On August 28, 1963, Martin Luther King Jr. stood on the steps of the Lincoln Memorial and gave a speech for the ages, delivering the oratorical masterpiece "I Have a Dream" to nearly 250,000 people.

When he was done, King stepped away from the podium, folded his speech, and found himself standing in front of George Raveling, a former Villanova basketball player who, along with his friend Warren Wilson, had been asked to provide extra security around Dr. King while he was speaking. "We were both tall, gangly guys," Raveling told TIME in 2003. "We didn't know what we were doing but we certainly made for a good appearance."
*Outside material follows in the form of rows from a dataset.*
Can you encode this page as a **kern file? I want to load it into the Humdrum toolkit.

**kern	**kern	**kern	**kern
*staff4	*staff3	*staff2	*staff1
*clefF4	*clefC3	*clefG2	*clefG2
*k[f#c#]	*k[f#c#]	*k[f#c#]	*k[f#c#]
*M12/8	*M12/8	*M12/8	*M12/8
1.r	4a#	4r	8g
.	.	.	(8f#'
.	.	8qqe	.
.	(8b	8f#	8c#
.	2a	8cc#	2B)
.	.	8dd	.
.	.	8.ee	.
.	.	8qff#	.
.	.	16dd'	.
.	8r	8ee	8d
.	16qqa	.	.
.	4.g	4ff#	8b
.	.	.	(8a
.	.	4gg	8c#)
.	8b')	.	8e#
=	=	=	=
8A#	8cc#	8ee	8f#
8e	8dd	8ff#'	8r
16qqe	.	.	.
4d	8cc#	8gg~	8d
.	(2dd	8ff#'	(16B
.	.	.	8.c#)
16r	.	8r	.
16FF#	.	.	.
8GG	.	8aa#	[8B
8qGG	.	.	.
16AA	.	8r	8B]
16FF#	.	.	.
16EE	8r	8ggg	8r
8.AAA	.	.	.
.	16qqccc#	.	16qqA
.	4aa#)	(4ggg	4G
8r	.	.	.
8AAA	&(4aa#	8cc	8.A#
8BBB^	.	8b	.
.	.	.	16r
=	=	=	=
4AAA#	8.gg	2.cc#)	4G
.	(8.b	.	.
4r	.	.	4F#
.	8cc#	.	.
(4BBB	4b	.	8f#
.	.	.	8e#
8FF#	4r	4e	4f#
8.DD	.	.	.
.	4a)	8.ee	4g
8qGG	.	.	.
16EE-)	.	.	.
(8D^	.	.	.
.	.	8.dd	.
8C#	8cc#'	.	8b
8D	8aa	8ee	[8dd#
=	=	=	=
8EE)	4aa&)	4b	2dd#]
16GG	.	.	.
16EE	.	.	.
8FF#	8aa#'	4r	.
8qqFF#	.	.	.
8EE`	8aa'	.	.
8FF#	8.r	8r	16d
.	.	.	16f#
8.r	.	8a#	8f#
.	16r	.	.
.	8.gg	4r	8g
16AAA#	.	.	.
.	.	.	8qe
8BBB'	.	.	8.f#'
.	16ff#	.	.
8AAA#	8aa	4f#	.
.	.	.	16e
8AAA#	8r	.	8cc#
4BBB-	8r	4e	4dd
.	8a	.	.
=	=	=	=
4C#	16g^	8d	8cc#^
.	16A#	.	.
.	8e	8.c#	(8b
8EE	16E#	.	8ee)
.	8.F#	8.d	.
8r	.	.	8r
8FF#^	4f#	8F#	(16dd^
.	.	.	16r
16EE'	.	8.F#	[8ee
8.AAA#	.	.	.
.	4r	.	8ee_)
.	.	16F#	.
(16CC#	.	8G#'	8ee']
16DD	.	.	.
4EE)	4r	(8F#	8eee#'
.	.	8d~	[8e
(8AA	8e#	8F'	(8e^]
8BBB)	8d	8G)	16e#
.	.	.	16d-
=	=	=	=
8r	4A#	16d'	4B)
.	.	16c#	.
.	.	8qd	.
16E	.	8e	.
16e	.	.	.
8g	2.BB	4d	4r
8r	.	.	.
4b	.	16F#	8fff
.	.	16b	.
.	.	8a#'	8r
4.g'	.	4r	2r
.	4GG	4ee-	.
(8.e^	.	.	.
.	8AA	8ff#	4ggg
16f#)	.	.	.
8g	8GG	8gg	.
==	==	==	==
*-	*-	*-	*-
Moved by the speech, Raveling saw the folded papers in King’s hands and asked if he could have them. King gave the young volunteer the speech without hesitation, and that was that.

“At no time do I remember thinking, ‘Wow, we got this historic document,’” Raveling told Sports Illustrated in 2015. Not realizing he was holding what would become an important piece of history in his hands, Raveling went home and stuck the three sheets of paper into a Harry Truman biography for safekeeping. They sat there for nearly two decades while Raveling developed an impressive career coaching NCAA men’s basketball.

In 1984, he had recently taken over as the head coach at the University of Iowa and was chatting with Bob Denney of the Cedar Rapids Gazette when Denney brought up the March on Washington. That's when Raveling dropped the bomb: “You know, I’ve got a copy of that speech," he said, and dug it out of the Truman book. After writing an article about Raveling's connection, the reporter had the speech professionally framed for the coach.

Though he displayed the framed speech in his house for a few years, Raveling began to realize the value of the piece and moved it to a bank vault in Los Angeles. Though he has received offers for King’s speech—one collector wanted to purchase the speech for $3 million in 2014—Raveling has turned them all down. He has been in talks with various museums and universities and hopes to put the speech on display in the future, but for now, he cherishes having it in his possession.

“That to me is something I’ll always be able to look back and say I was there,” Raveling said in the original Cedar Rapids Gazette article. “And not only out there in that arena of people, but to be within touching distance of him. That’s like when you’re 80 or 90 years old you can look back and say ‘I was in touching distance of Abraham Lincoln when he made the Gettysburg Address.’"

“I have no idea why I even asked him for the speech,” Raveling, now CEO of Coaching for Success, has said. “But I’m sure glad that I did.”